Les atouts de la maison en paille

Depuis l’histoire des trois petits cochons, la paille n’a pas vraiment bonne réputation en construction. Et pourtant! En ballots, la paille est un excellent isolant thermique et acoustique naturel. Et, contrairement à ce que l’on pourrait croire, elle résiste très bien au feu et au temps.

Article écrit par Emmanuel Thevenon

À Montargis (45), rien ne distingue la maison «Feuillette» de ses voisines. Habitée sans interruption depuis sa création en 1921, cette demeure en très bon état présente pourtant une particularité : ses murs sont en paille! Une idée de Mr Feuillette, un ingénieur qui proposa, après le premier conflit mondial, de réaliser des maisons en bottes de paille afin de reconstruire le pays à peu de frais. Le principe ne fera pas école. Mais il prouve que, bien entretenue, une maison en paille peut durer très longtemps.
M. Feuillette reprenait une technique venue des États-Unis, plus précisément du Nebraska, quelques années après l’invention de la botteleuse, vers 1870. Dans cette région, peu pourvue en matériaux naturels, les habitants ont vite compris l’intérêt d’utiliser ces blocs légers et compacts comme d’énormes briques. Des centaines d’habitations virent ainsi le jour (maisons, écoles, églises), avant que le développement grandissant des transports de matériaux sonne le glas de la technique.
Il faut attendre les années 1980 pour que la paille refasse timidement son retour, après le premier choc pétrolier et la prise de conscience grandissante des problèmes écologiques.

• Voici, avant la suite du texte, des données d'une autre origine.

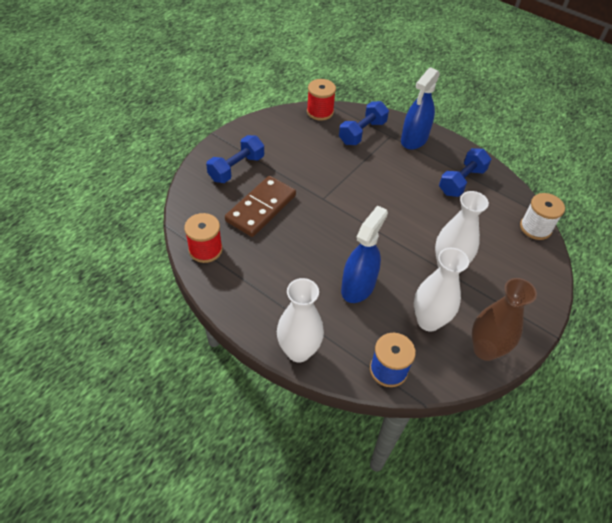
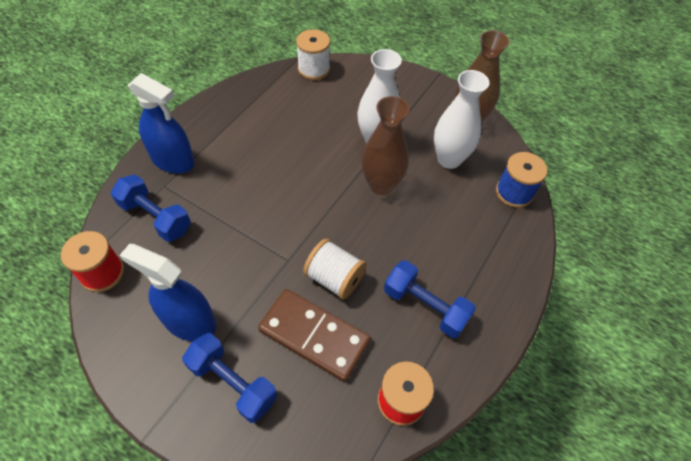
camera: 95 degrees left, 5 degrees up
white vase [277,278,324,362] -> none
blue spray bottle [341,205,388,303] -> blue spray bottle moved to [119,244,217,341]
blue dumbbell [439,148,492,197] -> blue dumbbell moved to [384,260,476,338]
none -> white spool [303,239,367,299]
none -> brown vase [361,96,410,195]

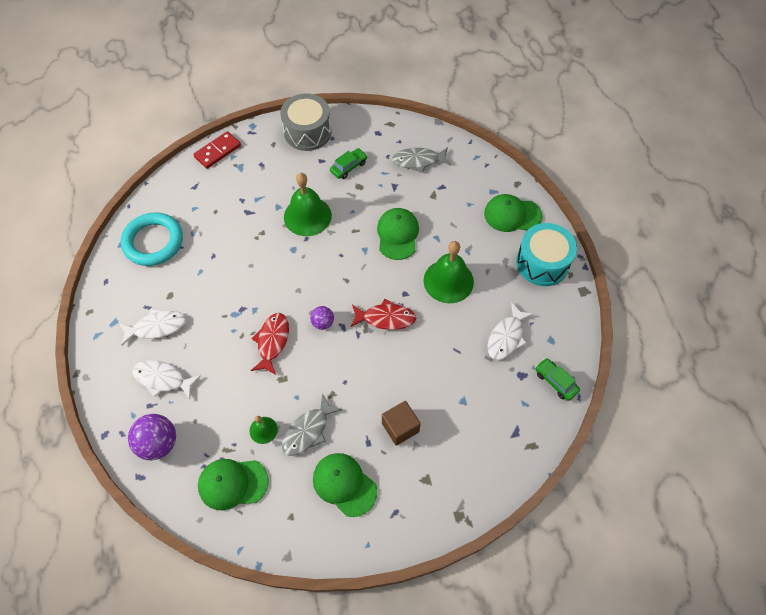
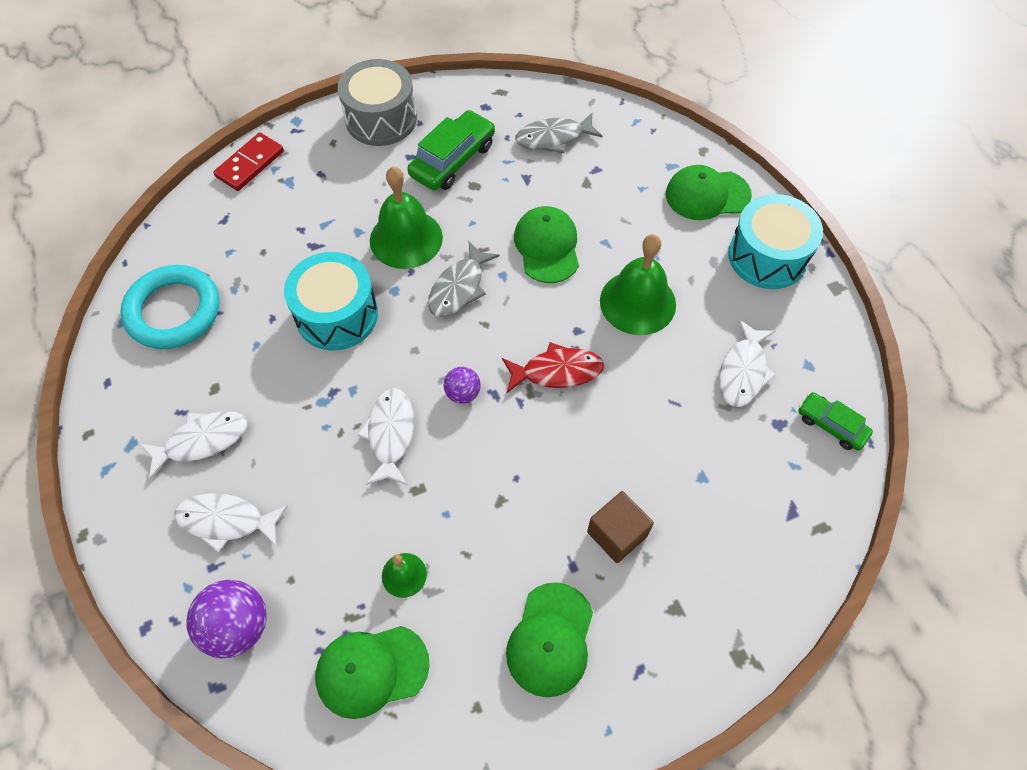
camera: 10 degrees left, 0 degrees up
red fish [251,313,289,375] -> white fish [357,388,414,485]
grey fish [282,393,343,456] -> grey fish moved to [428,241,500,317]
green cap [313,453,377,517] -> green cap turned 105 degrees counterclockwise [506,582,593,697]
green car [330,148,367,179] -> green car [407,110,495,190], size x1.67
none -> turquoise drum [284,252,378,350]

D’abord aux États-Unis, puis un peu partout dans le monde. Aujourd’hui, la France compte quelques centaines de maisons en paille. La plupart sont réalisées en auto-construction par des amateurs persuadés de trouver là un des meilleurs produits de construction. Des études scientifiques, comme celle de Montholier, dans le Jura, valident peu à peu leurs démarches : la paille mérite que l’on s’y attarde, tant elle présente de qualités.

UNE BRASSÉE D’ATOUTS
=> D’abord, son cycle de vie est remarquable. Le matériau est disponible partout (peu ou pas de transport), il est renouvelable et 100% biodégradable. Le mieux est évidement de choisir de la paille bio, sans intrants d’origine pétrolière, et donc sans résidus toxiques ni incidence sur le réchauffement climatique.
=> Résistance thermique : les maisons en ballots de paille ont des murs épais mais légers (de 80 à 180 kg par m3) qui présentent une isolation comparable à un mur de parpaings associé à 25 cm de laine de roche (R = 6). Un simple chauffage au bois situé au centre de la maison suffit alors pour assurer une atmosphère chaleureuse, même par les plus grands froids. À Saguenay, au Québec, les maisons du GREB (voir encadré) disposent seulement d’un poêle de masse. Chacune consomme environ 24 stères de bois par an. Une paille ! Si l’on considère que les températures peuvent atteindre –45°C en hiver!
=> Isolation phonique exceptionnelle : plusieurs studios d’enregistrement aux États-Unis sont construits avec des bottes de paille!
=> Qualité de l’air intérieur : la paille ne provoque pas d’allergie (contrairement au foin), elle ne contient pas de fibres irritantes comme les laines minérales, et n’émet pas de composés toxiques de type formaldéhyde à l’instar des isolants synthétiques.
=> Régulation de l’humidité : alors que les laines minérales perdent une grande partie de leurs capacités isolantes en présence d’humidité, la paille régule d’elle-même le taux d’humidité dans les parois et à l’intérieur de l’habitation. Cette «respiration» des parois et de la toiture évite les problèmes de condensation, sources de moisissures et de troubles pour la santé. Surtout, les habitants n’ont pas la sensation étouffante de vivre dans un sac en plastique. Inutile d’ajouter une VMC pour pallier les inconvénients d’une maison trop bien isolée avec des matériaux synthétiques.
=> Prix intéressant : La technique ne risque pas de vous mettre sur la paille! Si vous passez par un entrepreneur, le prix de revient est équivalent à celui d’une maison traditionnelle, mais la facture de chauffage est ensuite divisée par deux. En auto-construction, les tarifs chutent considérablement. À Berjou, en Normandie, Emmanuel Davière et sa compagne Nadège estiment que leur maison réalisée en auto-construction (164 m2, avec un étage et un grenier) ne devrait pas, au final, leur coûter plus de 50 000 €.
=> Construction accessible à tous. Inutile d’être un expert pour la mise en œuvre. «Même un enfant de 12 ans peut y arriver», note Bernard Lacoste, fondateur de la société Kasa Bio, qui conçoit et fabrique des bâtiments écologiques. Quelques stages organisés par des associations spécialisées suffisent souvent pour s’approprier la technique. Plus tard, vous pouvez vous-mêmes accueillir des stagiaires sur votre chantier pour participer à votre projet, et limiter ainsi vos dépenses de main d’œuvre.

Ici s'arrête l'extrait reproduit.